In the old days, when we lined up for dokusan, there would often be a little gong or bell at the front of the dokusan line, and when the teacher rang the bell inside the dokusan room, you took up the mallet and hit the bell in the dokusan line to announce you’re coming in, and the traditional idea was that the teacher could tell just from how you hit the bell if you would pass your koan or not. That was the real expression of what you were doing, and what you did when you came in was secondary. That’s like Kyozan hitting the sounding board to announce that he’s about to speak.

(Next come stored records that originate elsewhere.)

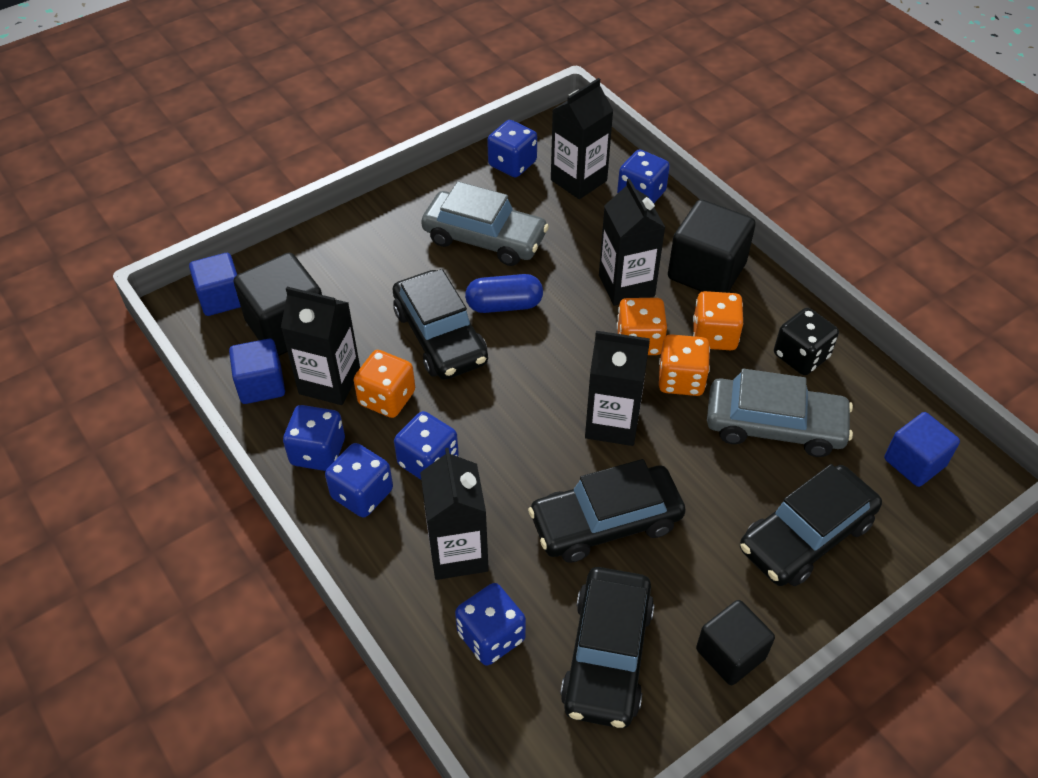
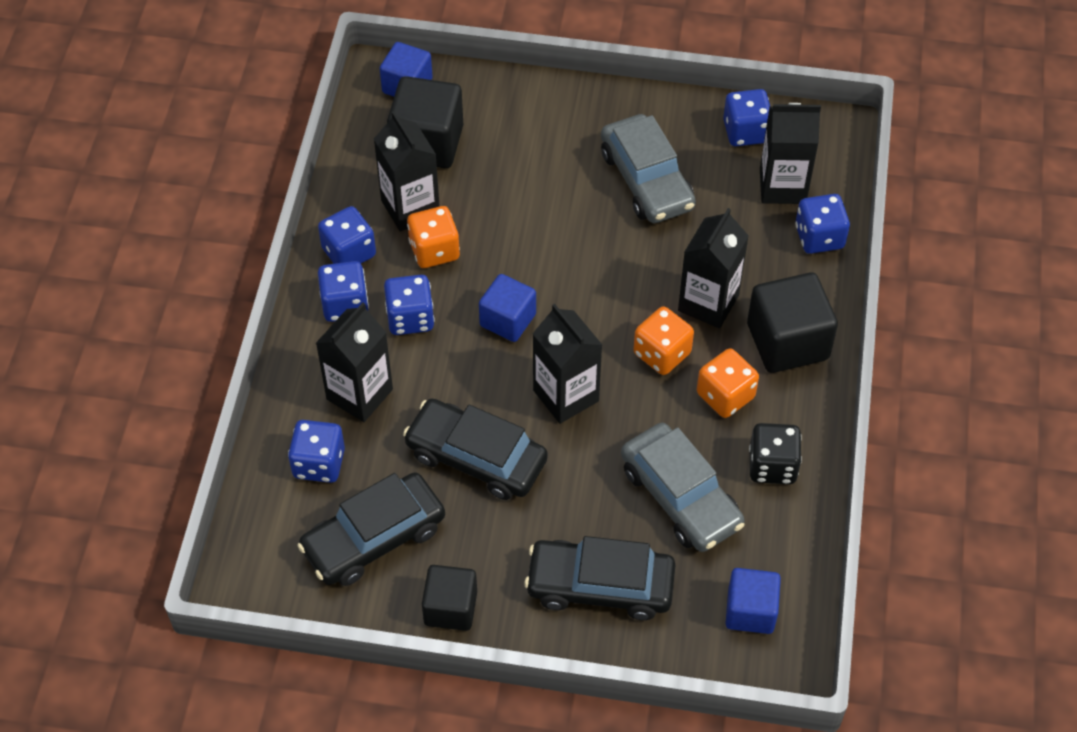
camera: 45 degrees right, 5 degrees up
(261, 385) = (364, 174): blue cube -> blue cube (508, 320)
(440, 336) = (522, 233): black car -> none
(504, 305) = (596, 245): blue capsule -> none
(681, 380) = (655, 407): orange dice -> none

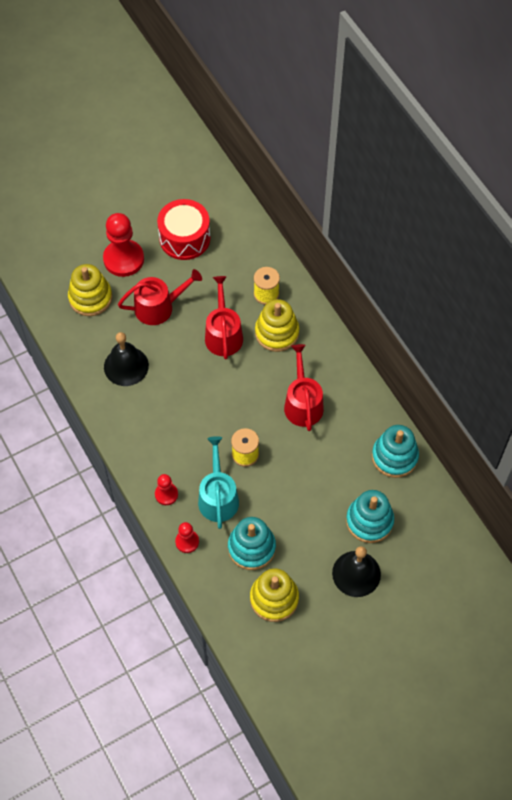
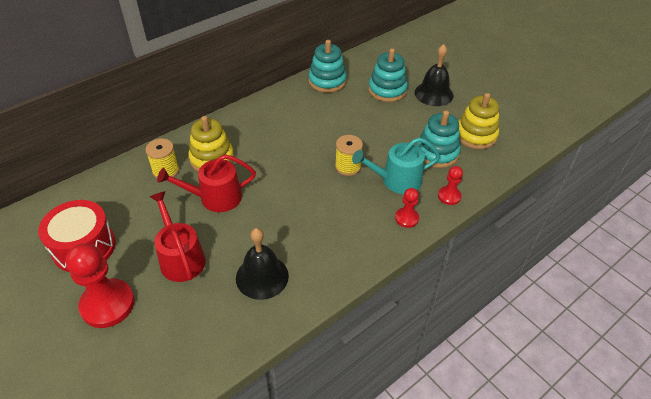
camera: 100 degrees left, 15 degrees down
(90, 298) = (165, 331): yellow stacking toy -> none
(303, 403) = (287, 135): red watering can -> none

In the verse, it says, To be appointed and not give way, strike the sounding post. This is to step up to the moment when you’re called upon to speak, to express the dharma. That’s the time to strike, to act, or to simply stand in confidence in your own place, in your own position. And they compare someone who does that to the roaring lion with a heart as peaceful as the ocean. A capacious liver, I guess, is a sign of bravery. And when you do that, it says, the mermaids will leap and the clams will produce pearls and all this stuff, all this imagery of the effect of the lion’s roar.
It ends with a reference to another koan, where it says, Master Baso and his disciples stopped using medicine for illness. This refers to another case that we’ve discussed many times. The monk comes to Baso and asks, “What is the meaning of Bodhidharma coming from the west?" Basho says, “I’m tired today, I can’t explain it to you. Go ask Chizo.” And then he goes to Chizo and asks him the same question, and Chizo says “I’m sorry, I’ve got a headache. I can’t tell you. But there’s another monk who might know, brother Kai. What don’t you go ask him?” And he goes and asks Kai, and he says, “I’m sorry. I don’t understand it at all.”
So the monk gets three responses to his question, none of which he recognizes as an answer. And I think that is the other side of this koan, where in one sense, words cannot explain the dharma adequately. They cannot encompass it. It will not be captured in words. And yet, words act as an utterance, as a speech, they act as something that is happening in the moment, no different from hitting the sounding board.
So when Baso says, I’m tired, I can’t explain it to you, he’s not explaining. He’s showing. What’s being shown? How is that the meaning of Bodhidharma coming from the west? Well, it’s a showing of this moment. Just this moment. Regardless of its content. He is the dharma. It is this moment of impermanence and interdependence and perfection. It’s on display. Right here, right now, in whatever I’m talking about. Not because the contents of the words explain it and make sense of it, but even words are themselves an expression of the great reality.
In the Sandokai we have that line, Reading words, you should grasp the great reality. See, it’s as if we hear it at the beginning of this koan, it looks like reading words and the great reality are diametrically opposed. Words can’t express the great reality. But actually they do. They express it. They don’t explain it. And that’s the tension in that line of the Sandoaki, the Identity of Relative and Absolute. We can typically think of the great reality as the absolute that’s beyond words and concepts and it can only be expressed by hitting the sounding board. But speaking words, that too is taking action, is an expression of the great reality. It’s not something secondary. Relative and absolute are one.
If we seek to understand the dharma, to conceptualize or explain it with words, we can never get it right. But if we manifest the dharma, if we express the dharma in each moment of who and what we are, then we can’t miss.